ARCHEOLOGIA | Veleia Romana (PC), la città della longevità
Veleia Romana (460 m s.l.m), nella valle del Chero, antica città il cui nome deriva dalla tribù ligure chiamata Veleiates, fu fondata nel 158 a.C., dopo la definitiva sottomissione dei Liguri a Roma. Prospero municipio romano e importante capoluogo amministrativo, governò su una vasta area collinare e montana collocata tra Parma, Piacenza, Libarna (Serravalle Scrivia) e Lucca.
Il territorio e le sue risorse
La presenza di acque saline, che i Romani hanno sempre saputo sfruttare con ingegno, aiutò senz’altro lo sviluppo urbano, in cui è possibile individuare vari edifici termali. Questa risorsa naturale, insieme alla tranquillità del luogo, fece di Veleia una meta prediletta di villeggiatura per vari consoli e proconsoli provenienti da Roma, che si illudevano, forse, di poter allungare la loro vita. Infatti, era noto che tra la popolazione di Veleia, come è confermato dall’ultimo censimento dell’imperatore Vespasiano (72 d.C.), vivevano sei persone di 110 anni e quattro addirittura di 120!
Il settore urbano della città di Veleia è distribuito su una serie di terrazze lungo il “pendio boreale del poggio” dei monti Moria e Rovinasso. I toponimi di queste due cime, che anticamente sembra fossero stati un solo monte, allude ad un evento catastrofico la cui memoria è purtroppo andata persa nella foschia dei tempi. Questa zona appenninica, come d’altronde tantissime altre dell’Appennino, è conosciuta geologicamente per la sua tendenza a movimenti franosi: molti esperti sostengono, difatti, che il declino e la fine di Veleia sia stata causata da una grande frana o da una serie di smottamenti lungo la costa del monte sovrastante.
L’area archeologica di Veleia
Il foro, d’età augusteo-giulio claudia, si estende su un piano ottenuto artificialmente per mezzo di un massiccio sbancamento, come rivela la stratificazione leggibile sotto la scalinata posta sul lato orientale.

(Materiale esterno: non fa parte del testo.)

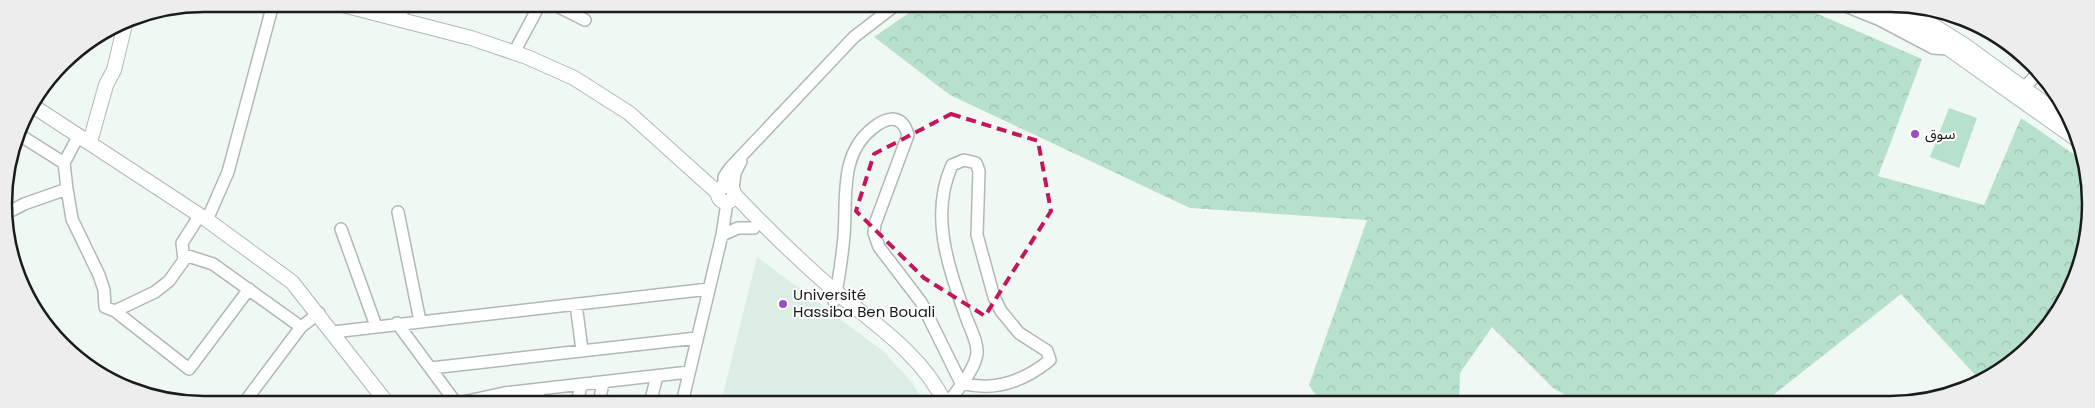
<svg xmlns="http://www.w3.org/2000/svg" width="2095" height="408" font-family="Poppins,'Noto Sans Arabic',sans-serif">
<defs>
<pattern id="forest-crowns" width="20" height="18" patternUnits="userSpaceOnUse" patternTransform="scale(1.25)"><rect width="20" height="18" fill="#b7e1cc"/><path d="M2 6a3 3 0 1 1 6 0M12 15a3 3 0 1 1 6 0" fill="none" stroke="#9dc1af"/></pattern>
</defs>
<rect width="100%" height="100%" fill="#eff8f3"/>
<path fill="#dcede4" d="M757,257l126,94 27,29 15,23h-204z"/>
<path fill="#b7e1cc" d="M1949,108l28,10 -18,50 -29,-11z"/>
<path fill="url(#forest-crowns)" d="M922,4l875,1 125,54 -44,117 106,29 37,-87 64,44 5,68 -20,63 -38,53 -64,43 -11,2 19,-15 -75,-82 -139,110h-182l-27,-16 -61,-61 -32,46 -1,30h-138l-12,-18 58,-165 -177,-12 -240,-113 -76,-58z"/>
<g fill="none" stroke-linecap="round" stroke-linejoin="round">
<defs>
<path id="minor" d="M553,4l32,16
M1843,5l37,15 53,28 14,1 3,-3
M396,19l12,-15
M518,45l22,-41
M2018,94l21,-22
M18,134l46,29
M79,135l-15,28 3,26 5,30 27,56 5,15 1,17 10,4 74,58 60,-80
M724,185v-8l6,-9 124,-131 43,-33
M733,189l2,-16 6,-12
M398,212l22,109
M7,213l17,-9 43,-15
M207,220l21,-48 45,-168
M341,229l35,97
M722,235l16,-7h16
M185,255l28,9 88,63
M834,301c5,-21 8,-44 10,-65 3,-38 -5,-82 29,-108 6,-5 12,-9 20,-9 9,1 13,8 15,16l-33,89 -1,9 5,14 42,55 40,81c33,9 62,-1 89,-23l-3,-9 -28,-18 -18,-22 -7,-14 -17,-62 2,-64 -3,-8 -12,-3 -12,5c-23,51 -3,103 14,152 4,11 12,25 11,37 -3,17 -19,35 -29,49
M576,304l6,46
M115,311l40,-19 14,-11 15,-21 -2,-17 18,-28
M397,323l59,80
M333,332l376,-43
M431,368l266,-30
M244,403l57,-76 18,-14
M458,403l46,-10 185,-21
M536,403l4,-14
M577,403l4,-17
M599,403l4,-20
M650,403l7,-27
M682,403l40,-168 5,-33"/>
<path id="major" d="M339,4l132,34 56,19 47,21 55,35 89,80
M1874,5l61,34 144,102
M1900,5l63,39 106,77
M33,106l174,114 85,62 95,121
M90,142l16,-57 8,-15 12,-50
M718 194a8 8 0 1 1 16 0a8 8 0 1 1-16 0Z
M734,194c32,34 66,67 102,98 39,32 87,64 109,111"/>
</defs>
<use href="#minor" stroke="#b0b9b4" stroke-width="14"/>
<use href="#major" stroke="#b0b9b4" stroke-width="16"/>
<use href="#minor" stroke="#fff" stroke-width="11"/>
<use href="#major" stroke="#fff" stroke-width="14"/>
</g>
<path fill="none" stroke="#c2185b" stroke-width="4" stroke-dasharray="10 6" stroke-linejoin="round" d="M951,114l87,27 13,70 -66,105 -61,-38 -68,-67 18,-57z"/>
<g fill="#9a4ec0" stroke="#fff" stroke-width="2">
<circle cx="1915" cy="134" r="5"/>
<circle cx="783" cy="304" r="5"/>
</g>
<g text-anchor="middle" stroke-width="4" stroke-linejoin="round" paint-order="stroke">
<g font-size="15" fill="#1a1d1b" stroke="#fff" text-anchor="start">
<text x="1925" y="139">سوق</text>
<text x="793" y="300">Université<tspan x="793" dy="17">Hassiba Ben Bouali</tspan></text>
</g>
</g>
<path d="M0 0H2095V408H0ZM204 12H1890A192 192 0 0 1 2082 204V204A192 192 0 0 1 1890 396H204A192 192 0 0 1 12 204V204A192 192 0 0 1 204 12Z" fill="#ededed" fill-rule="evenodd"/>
<path fill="none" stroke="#1a1d1b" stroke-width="2.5" d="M204 12H1890A192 192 0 0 1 2082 204V204A192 192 0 0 1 1890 396H204A192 192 0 0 1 12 204V204A192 192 0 0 1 204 12Z"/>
</svg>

Ne è ben conservato il lastricato, a quattro pioventi, drenati da una cunetta perimetrale con pozzetti di decantazione agli angoli. Lo circonda su tre lati un portico, dilatato in antico illusionisticamente da pitture murali, su cui si aprono botteghe e ambienti a destinazione pubblica, quasi tutti dotati d’impianti di riscaldamento.
Il tutto è completato dalla più bassa delle terrazze, formata dall’accumulo dei materiali provenienti dallo sbancamento del pendio soprastante, contenuti da robuste sostruzioni, ancora ben visibili nel Settecento. Raccordata a quella superiore da un imponente ingresso a duplice prospetto tetrastilo, inserito nel colonnato del foro, la terrazza era forse riservata alle funzioni religiose.
Meta ultima di un percorso ascensionale che proviene dal fondovalle appare la basilica che chiude a sud il complesso: edificio a navata unica, con esedre rettangolari presso le testate, era la sede del culto imperiale; infatti, addossate alla parete di fondo, si levavano le dodici grandi statue in marmo lunense raffiguranti i membri della famiglia giulio-claudia.
A ovest del foro scavi recenti hanno riportato nuovamente in luce resti di costruzioni, riconosciute come anteriori alla sua creazione, nonché tracce del suo originario ingresso, sostituito dopo la metà del I sec. d.C. da quello, monumentale, ubicato sul lato settentrionale. A monte del foro sorgono, invece, quartieri d’abitazione.
La terrazza su cui si leva sin dal Medioevo una pieve dedicata a S. Antonino ospitava, probabilmente, un edificio di culto già nell’antichità. Più in alto è situata una costruzione, identificata, già all’atto della scoperta, come un serbatoio d’acqua, più tardi erroneamente interpretata – e, di conseguenza, ricostruita – come anfiteatro.
All’interno dell’area archeologica è stato allestito un Antiquarium, dove sono conservati calchi della Tabula Alimentaria traianea e della tavola bronzea contenente la lex de Gallia Cisalpina, come pure corredi relativi alle sepolture a cremazione romane, elementi architettonici e d’arredo.